While the cost of electricity generation from each resource varies significantly by location, one thing is clear: Even after decades of taxpayer-funded research, wind and solar power still are not cost-competitive with traditional power sources. A study by the U.S. Department of Energy itself, last year, showed that wind and solar power both currently require federal subsidies in excess of $23 per megawatt hour — compared to less than $1 for coal, natural gas and hydroelectric facilities. Given this continuing competitive failure of wind and solar power, state lawmakers have resorted to directly mandating that utilities use wind and solar power to create electricity through production quotas — so-called "renewable portfolio standards."

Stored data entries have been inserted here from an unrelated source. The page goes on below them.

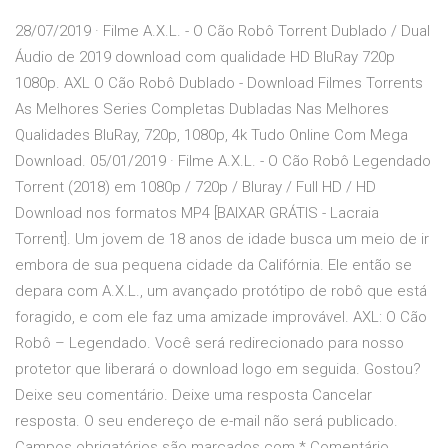
28/07/2019 · Filme A.X.L. - O Cão Robô Torrent Dublado / Dual
Áudio de 2019 download com qualidade HD BluRay 720p
1080p. AXL O Cão Robô Dublado - Download Filmes Torrents
As Melhores Series Completas Dubladas Nas Melhores
Qualidades BluRay, 720p, 1080p, 4k Tudo Online Com Mega
Download. 05/01/2019 · Filme A.X.L. - O Cão Robô Legendado
Torrent (2018) em 1080p / 720p / Bluray / Full HD / HD
Download nos formatos MP4 [BAIXAR GRÁTIS - Lacraia
Torrent]. Um jovem de 18 anos de idade busca um meio de ir
embora de sua pequena cidade da Califórnia. Ele então se
depara com A.X.L., um avançado protótipo de robô que está
foragido, e com ele faz uma amizade improvável. AXL: O Cão
Robô – Legendado. Você será redirecionado para nosso
protetor que liberará o download logo em seguida. Gostou?
Deixe seu comentário. Deixe uma resposta Cancelar
resposta. O seu endereço de e-mail não será publicado.
Campos obrigatórios são marcados com * Comentário.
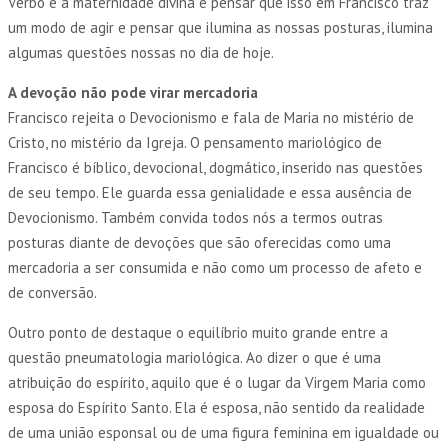
Verbo e a maternidade divina é pensar que isso em Francisco traz
um modo de agir e pensar que ilumina as nossas posturas, ilumina
algumas questões nossas no dia de hoje.
A devoção não pode virar mercadoria
Francisco rejeita o Devocionismo e fala de Maria no mistério de
Cristo, no mistério da Igreja. O pensamento mariológico de
Francisco é bíblico, devocional, dogmático, inserido nas questões
de seu tempo. Ele guarda essa genialidade e essa ausência de
Devocionismo. Também convida todos nós a termos outras
posturas diante de devoções que são oferecidas como uma
mercadoria a ser consumida e não como um processo de afeto e
de conversão.
Outro ponto de destaque o equilíbrio muito grande entre a
questão pneumatologia mariológica. Ao dizer o que é uma
atribuição do espírito, aquilo que é o lugar da Virgem Maria como
esposa do Espírito Santo. Ela é esposa, não sentido da realidade
de uma união esponsal ou de uma figura feminina em igualdade ou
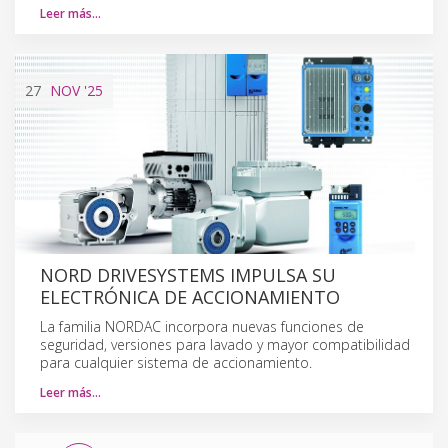
Leer más…
27
NOV
'25
NORD DRIVESYSTEMS IMPULSA SU
ELECTRÓNICA DE ACCIONAMIENTO
La familia NORDAC incorpora nuevas funciones de
seguridad, versiones para lavado y mayor compatibilidad
para cualquier sistema de accionamiento.
Leer más…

Such mandates yield other problems beyond the higher cost, however. The usefulness of electricity produced through wind and solar power is extremely limited due to its sporadic nature of production. Well-placed wind turbines typically only generate about 30 percent of "nameplate capacity" — what the manufacturer says the turbine is capable of generating under ideal conditions — because of seasonal, daily and even minute-to-minute variations in wind speeds. The production of wind turbines is a function of the wind speed cubed, meaning that a 2 percent spike or drop in wind speeds leads to a sudden 8 percent drop or spike in production. While solar power is less volatile than wind power, it also suffers from similar reliability problems (and is much more costly).

This sporadic nature of production introduces instability into the electric grid system and has directly produced power surges and rolling blackouts on grids with higher concentrations of wind or solar power, such as Texas has. Denmark exports electricity produced from wind power to neighboring grids at a financial loss just to protect the Danish grid from wind-related instability.

What makes these factors even worse is that production quotas for solar and wind power fail to achieve the supposed environmental benefits that prompt policymakers to create them in the first place. In order to ensure some measure of stability on the electric grid, grid managers are forced to back up solar and wind power generators by placing traditional power plants on "spinning reserve." This means that the traditional coal or natural gas-fired power plant continues to burn fuel on a constant basis so that the grid manager can switch over to the traditional power plant as output from solar and wind generators ramps up and down. What's more, this ramping up and down of output from the traditional power plant actually produces even more emissions than normal because the plant is not operating at maximum efficiency. Hence, production quotas for solar and wind power not only impose additional costs on utility customers, but also lead to even greater environmental degradation.

Unintended consequences such as these are typical when policymakers attempt to substitute their own politically driven decision-making for the much wider and deeper intelligence already incarnate in the marketplace. While lawmakers like to think that legislation alone is enough to drive innovation and "create jobs" in a "new-energy economy," the hard truth is that viable new technologies cannot simply be legislated into existence. If there are to be breakthroughs in energy-production technologies, they will occur through the ingenuity of individuals working to fulfill the needs of others in a market setting.

Legislative initiatives such as renewable portfolio standards frustrate this process by needlessly diverting capital and labor away from the entrepreneurs who make the real progress in energy production — locking up that capital and labor, instead, in government-sponsored boondoggles.